Material for this task |
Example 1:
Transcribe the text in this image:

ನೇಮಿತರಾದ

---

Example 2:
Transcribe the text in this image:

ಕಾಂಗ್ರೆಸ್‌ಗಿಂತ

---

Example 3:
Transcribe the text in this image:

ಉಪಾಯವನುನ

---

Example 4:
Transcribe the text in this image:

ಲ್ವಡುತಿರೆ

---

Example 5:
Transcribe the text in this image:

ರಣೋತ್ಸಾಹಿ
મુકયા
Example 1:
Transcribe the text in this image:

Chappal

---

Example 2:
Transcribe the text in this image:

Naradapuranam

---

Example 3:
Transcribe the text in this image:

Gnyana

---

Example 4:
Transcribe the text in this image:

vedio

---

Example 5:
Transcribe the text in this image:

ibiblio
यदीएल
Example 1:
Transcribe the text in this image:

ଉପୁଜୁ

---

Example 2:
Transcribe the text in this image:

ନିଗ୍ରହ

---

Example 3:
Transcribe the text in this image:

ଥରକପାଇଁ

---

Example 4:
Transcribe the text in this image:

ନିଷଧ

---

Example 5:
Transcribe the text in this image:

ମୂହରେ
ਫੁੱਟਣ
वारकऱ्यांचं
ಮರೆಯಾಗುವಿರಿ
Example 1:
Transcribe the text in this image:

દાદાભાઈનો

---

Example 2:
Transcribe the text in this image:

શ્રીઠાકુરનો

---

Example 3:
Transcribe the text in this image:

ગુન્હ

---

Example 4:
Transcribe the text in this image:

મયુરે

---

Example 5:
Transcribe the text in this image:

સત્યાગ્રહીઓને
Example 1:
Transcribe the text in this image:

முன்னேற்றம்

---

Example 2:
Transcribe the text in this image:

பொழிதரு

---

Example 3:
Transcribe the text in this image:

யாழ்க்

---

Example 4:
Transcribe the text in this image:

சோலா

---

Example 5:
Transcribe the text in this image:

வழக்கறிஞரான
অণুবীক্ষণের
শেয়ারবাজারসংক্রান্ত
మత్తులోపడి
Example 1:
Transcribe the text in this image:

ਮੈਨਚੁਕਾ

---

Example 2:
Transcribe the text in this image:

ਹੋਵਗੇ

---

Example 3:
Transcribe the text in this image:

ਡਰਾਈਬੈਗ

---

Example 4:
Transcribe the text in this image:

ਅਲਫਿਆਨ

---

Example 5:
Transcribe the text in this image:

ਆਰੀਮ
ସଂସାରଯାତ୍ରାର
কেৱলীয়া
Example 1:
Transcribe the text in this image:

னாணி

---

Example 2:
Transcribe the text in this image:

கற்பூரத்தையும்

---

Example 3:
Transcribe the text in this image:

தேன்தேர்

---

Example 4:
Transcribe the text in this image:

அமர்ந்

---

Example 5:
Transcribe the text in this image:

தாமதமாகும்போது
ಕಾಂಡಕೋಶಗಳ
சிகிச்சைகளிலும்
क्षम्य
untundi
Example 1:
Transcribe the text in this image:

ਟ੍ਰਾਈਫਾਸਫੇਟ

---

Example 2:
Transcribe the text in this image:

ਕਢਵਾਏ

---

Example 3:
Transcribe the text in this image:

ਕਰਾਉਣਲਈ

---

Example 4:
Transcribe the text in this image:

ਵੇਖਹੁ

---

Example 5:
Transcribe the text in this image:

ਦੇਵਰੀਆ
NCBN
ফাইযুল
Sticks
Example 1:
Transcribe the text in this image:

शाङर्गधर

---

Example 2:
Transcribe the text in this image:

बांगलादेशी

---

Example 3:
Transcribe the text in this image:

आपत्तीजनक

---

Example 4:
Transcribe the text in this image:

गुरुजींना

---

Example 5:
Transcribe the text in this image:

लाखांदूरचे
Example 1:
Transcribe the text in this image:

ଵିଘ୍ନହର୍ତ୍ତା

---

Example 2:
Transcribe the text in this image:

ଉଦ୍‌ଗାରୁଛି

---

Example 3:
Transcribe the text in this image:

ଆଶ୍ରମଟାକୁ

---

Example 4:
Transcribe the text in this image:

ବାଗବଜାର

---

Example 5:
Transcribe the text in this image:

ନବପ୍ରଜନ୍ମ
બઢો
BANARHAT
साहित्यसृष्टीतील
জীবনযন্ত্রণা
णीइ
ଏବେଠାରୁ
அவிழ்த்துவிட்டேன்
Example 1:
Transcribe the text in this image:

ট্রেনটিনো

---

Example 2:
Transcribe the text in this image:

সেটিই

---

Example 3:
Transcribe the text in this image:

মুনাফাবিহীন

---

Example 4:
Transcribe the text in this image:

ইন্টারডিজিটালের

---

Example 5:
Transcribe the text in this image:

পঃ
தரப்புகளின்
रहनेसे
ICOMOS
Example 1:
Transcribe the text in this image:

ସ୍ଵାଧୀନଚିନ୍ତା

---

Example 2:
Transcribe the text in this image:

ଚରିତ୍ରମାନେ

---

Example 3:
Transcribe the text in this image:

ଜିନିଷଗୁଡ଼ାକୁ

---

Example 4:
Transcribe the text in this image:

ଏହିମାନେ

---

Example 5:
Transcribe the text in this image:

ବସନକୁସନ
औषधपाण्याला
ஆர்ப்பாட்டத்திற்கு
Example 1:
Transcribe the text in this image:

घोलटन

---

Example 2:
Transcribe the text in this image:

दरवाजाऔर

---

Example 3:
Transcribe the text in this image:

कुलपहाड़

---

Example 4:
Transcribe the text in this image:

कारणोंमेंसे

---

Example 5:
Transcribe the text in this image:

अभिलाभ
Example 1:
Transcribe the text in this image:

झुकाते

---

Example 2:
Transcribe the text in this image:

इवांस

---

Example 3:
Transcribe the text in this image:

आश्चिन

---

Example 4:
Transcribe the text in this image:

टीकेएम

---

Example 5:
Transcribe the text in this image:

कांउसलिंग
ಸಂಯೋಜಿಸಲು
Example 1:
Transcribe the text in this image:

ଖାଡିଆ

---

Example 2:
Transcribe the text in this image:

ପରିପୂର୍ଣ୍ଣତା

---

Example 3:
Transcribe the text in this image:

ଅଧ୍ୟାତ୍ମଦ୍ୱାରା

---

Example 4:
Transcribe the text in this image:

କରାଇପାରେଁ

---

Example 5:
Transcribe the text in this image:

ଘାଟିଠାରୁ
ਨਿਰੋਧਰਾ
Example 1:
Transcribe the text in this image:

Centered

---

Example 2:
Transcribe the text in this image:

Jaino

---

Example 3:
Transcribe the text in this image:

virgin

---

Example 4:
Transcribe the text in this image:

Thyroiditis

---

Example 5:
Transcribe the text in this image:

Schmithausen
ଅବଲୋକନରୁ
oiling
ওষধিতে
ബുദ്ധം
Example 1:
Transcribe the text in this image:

Task instructions | This task calls for every entry above to be transcribed exactly.

Response to the exercise |
Example 1:
Transcribe the text in this image:

ನೇಮಿತರಾದ

---

Example 2:
Transcribe the text in this image:

ಕಾಂಗ್ರೆಸ್‌ಗಿಂತ

---

Example 3:
Transcribe the text in this image:

ಉಪಾಯವನುನ

---

Example 4:
Transcribe the text in this image:

ಲ್ವಡುತಿರೆ

---

Example 5:
Transcribe the text in this image:

ರಣೋತ್ಸಾಹಿ
મુકયા
Example 1:
Transcribe the text in this image:

Chappal

---

Example 2:
Transcribe the text in this image:

Naradapuranam

---

Example 3:
Transcribe the text in this image:

Gnyana

---

Example 4:
Transcribe the text in this image:

vedio

---

Example 5:
Transcribe the text in this image:

ibiblio
यदीएल
Example 1:
Transcribe the text in this image:

ଉପୁଜୁ

---

Example 2:
Transcribe the text in this image:

ନିଗ୍ରହ

---

Example 3:
Transcribe the text in this image:

ଥରକପାଇଁ

---

Example 4:
Transcribe the text in this image:

ନିଷଧ

---

Example 5:
Transcribe the text in this image:

ମୂହରେ
ਫੁੱਟਣ
वारकऱ्यांचं
ಮರೆಯಾಗುವಿರಿ
Example 1:
Transcribe the text in this image:

દાદાભાઈનો

---

Example 2:
Transcribe the text in this image:

શ્રીઠાકુરનો

---

Example 3:
Transcribe the text in this image:

ગુન્હ

---

Example 4:
Transcribe the text in this image:

મયુરે

---

Example 5:
Transcribe the text in this image:

સત્યાગ્રહીઓને
Example 1:
Transcribe the text in this image:

முன்னேற்றம்

---

Example 2:
Transcribe the text in this image:

பொழிதரு

---

Example 3:
Transcribe the text in this image:

யாழ்க்

---

Example 4:
Transcribe the text in this image:

சோலா

---

Example 5:
Transcribe the text in this image:

வழக்கறிஞரான
অণুবীক্ষণের
শেয়ারবাজারসংক্রান্ত
మత్తులోపడి
Example 1:
Transcribe the text in this image:

ਮੈਨਚੁਕਾ

---

Example 2:
Transcribe the text in this image:

ਹੋਵਗੇ

---

Example 3:
Transcribe the text in this image:

ਡਰਾਈਬੈਗ

---

Example 4:
Transcribe the text in this image:

ਅਲਫਿਆਨ

---

Example 5:
Transcribe the text in this image:

ਆਰੀਮ
ସଂସାରଯାତ୍ରାର
কেৱলীয়া
Example 1:
Transcribe the text in this image:

னாணி

---

Example 2:
Transcribe the text in this image:

கற்பூரத்தையும்

---

Example 3:
Transcribe the text in this image:

தேன்தேர்

---

Example 4:
Transcribe the text in this image:

அமர்ந்

---

Example 5:
Transcribe the text in this image:

தாமதமாகும்போது
ಕಾಂಡಕೋಶಗಳ
சிகிச்சைகளிலும்
क्षम्य
untundi
Example 1:
Transcribe the text in this image:

ਟ੍ਰਾਈਫਾਸਫੇਟ

---

Example 2:
Transcribe the text in this image:

ਕਢਵਾਏ

---

Example 3:
Transcribe the text in this image:

ਕਰਾਉਣਲਈ

---

Example 4:
Transcribe the text in this image:

ਵੇਖਹੁ

---

Example 5:
Transcribe the text in this image:

ਦੇਵਰੀਆ
NCBN
ফাইযুল
Sticks
Example 1:
Transcribe the text in this image:

शाङर्गधर

---

Example 2:
Transcribe the text in this image:

बांगलादेशी

---

Example 3:
Transcribe the text in this image:

आपत्तीजनक

---

Example 4:
Transcribe the text in this image:

गुरुजींना

---

Example 5:
Transcribe the text in this image:

लाखांदूरचे
Example 1:
Transcribe the text in this image:

ଵିଘ୍ନହର୍ତ୍ତା

---

Example 2:
Transcribe the text in this image:

ଉଦ୍‌ଗାରୁଛି

---

Example 3:
Transcribe the text in this image:

ଆଶ୍ରମଟାକୁ

---

Example 4:
Transcribe the text in this image:

ବାଗବଜାର

---

Example 5:
Transcribe the text in this image:

ନବପ୍ରଜନ୍ମ
બઢો
BANARHAT
साहित्यसृष्टीतील
জীবনযন্ত্রণা
णीइ
ଏବେଠାରୁ
அவிழ்த்துவிட்டேன்
Example 1:
Transcribe the text in this image:

ট্রেনটিনো

---

Example 2:
Transcribe the text in this image:

সেটিই

---

Example 3:
Transcribe the text in this image:

মুনাফাবিহীন

---

Example 4:
Transcribe the text in this image:

ইন্টারডিজিটালের

---

Example 5:
Transcribe the text in this image:

পঃ
தரப்புகளின்
रहनेसे
ICOMOS
Example 1:
Transcribe the text in this image:

ସ୍ଵାଧୀନଚିନ୍ତା

---

Example 2:
Transcribe the text in this image:

ଚରିତ୍ରମାନେ

---

Example 3:
Transcribe the text in this image:

ଜିନିଷଗୁଡ଼ାକୁ

---

Example 4:
Transcribe the text in this image:

ଏହିମାନେ

---

Example 5:
Transcribe the text in this image:

ବସନକୁସନ
औषधपाण्याला
ஆர்ப்பாட்டத்திற்கு
Example 1:
Transcribe the text in this image:

घोलटन

---

Example 2:
Transcribe the text in this image:

दरवाजाऔर

---

Example 3:
Transcribe the text in this image:

कुलपहाड़

---

Example 4:
Transcribe the text in this image:

कारणोंमेंसे

---

Example 5:
Transcribe the text in this image:

अभिलाभ
Example 1:
Transcribe the text in this image:

झुकाते

---

Example 2:
Transcribe the text in this image:

इवांस

---

Example 3:
Transcribe the text in this image:

आश्चिन

---

Example 4:
Transcribe the text in this image:

टीकेएम

---

Example 5:
Transcribe the text in this image:

कांउसलिंग
ಸಂಯೋಜಿಸಲು
Example 1:
Transcribe the text in this image:

ଖାଡିଆ

---

Example 2:
Transcribe the text in this image:

ପରିପୂର୍ଣ୍ଣତା

---

Example 3:
Transcribe the text in this image:

ଅଧ୍ୟାତ୍ମଦ୍ୱାରା

---

Example 4:
Transcribe the text in this image:

କରାଇପାରେଁ

---

Example 5:
Transcribe the text in this image:

ଘାଟିଠାରୁ
ਨਿਰੋਧਰਾ
Example 1:
Transcribe the text in this image:

Centered

---

Example 2:
Transcribe the text in this image:

Jaino

---

Example 3:
Transcribe the text in this image:

virgin

---

Example 4:
Transcribe the text in this image:

Thyroiditis

---

Example 5:
Transcribe the text in this image:

Schmithausen
ଅବଲୋକନରୁ
oiling
ওষধিতে
ബുദ്ധം
Example 1:
Transcribe the text in this image:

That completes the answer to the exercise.